Rwandan Foreign Minister Olivier Nduhungirehe told Reuters by telephone that fighting will halt in Goma itself because it is now controlled by the rebels. People in Goma said looting and sporadic gunfire continued on Wednesday.
"But Rwanda supports that there be a ceasefire in the whole region (of eastern Congo) and that there be a dialogue, which we have been requesting for a long time between the DRC and M23," he said.
The UN, US, France, Britain and Congo say Rwanda backs M23 and Rwandan forces helped M23 fighters capture Goma, the biggest city in eastern Congo, on Monday.
Rwanda denies its forces have crossed into Congo and describes its own military's actions as solely defensive.
Nduhungirehe did not comment on any steps Rwanda could or would take to ensure a ceasefire in eastern Congo.
On Wednesday, M23 rebels were moving south from Goma, the capital of North Kivu province, towards Bukavu, the capital of South Kivu province, in what appeared to be an attempt to expand their area of control.
Nduhungirehe said the loss of Goma weakened Congo's President Felix Tshisekedi and his only option was to negotiate with the rebels.
"Now that Goma has fallen, there needs to be a way out, and this is the only remaining option," Nduhungirehe said, claiming that Rwanda has always opposed a military solution.

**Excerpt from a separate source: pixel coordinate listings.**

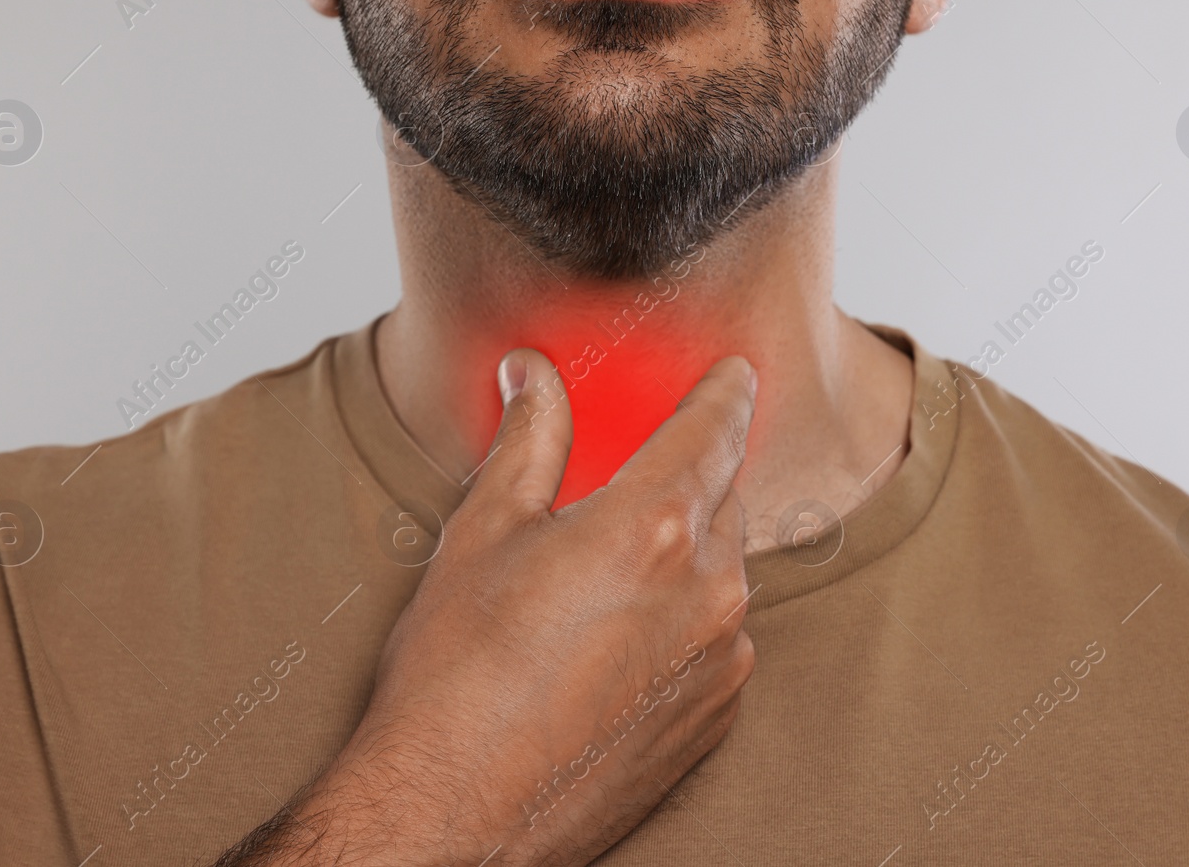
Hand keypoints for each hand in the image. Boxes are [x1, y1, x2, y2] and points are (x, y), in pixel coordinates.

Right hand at [305, 350, 758, 865]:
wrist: (455, 814)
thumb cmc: (456, 681)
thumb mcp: (484, 531)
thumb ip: (529, 439)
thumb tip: (533, 377)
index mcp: (652, 528)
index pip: (715, 428)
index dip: (726, 391)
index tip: (733, 375)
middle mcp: (708, 591)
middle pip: (721, 498)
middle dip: (685, 478)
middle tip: (628, 482)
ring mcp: (721, 659)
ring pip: (721, 570)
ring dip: (681, 554)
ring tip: (598, 580)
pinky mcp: (716, 716)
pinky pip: (718, 636)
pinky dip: (683, 619)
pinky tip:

Congo considers M23 a "terrorist group" and refuses to negotiate directly with it. Congo's Foreign Minister Therese Kayikwamba Wagner has called on the UN Security Council to sanction Rwanda for its support of M23.
The rebels' rapid advances through Congo's mineral-rich east since the start of the year followed a breakdown in peace talks between Congo and Rwanda in mid-December.
As ethnic conflict between Hutus and Tutsis persists as one of the causes of fighting today, Rwanda claims that Rwandans who participated in the country's 1994 genocide fled to Congo and the Congolese military has integrated or supported them.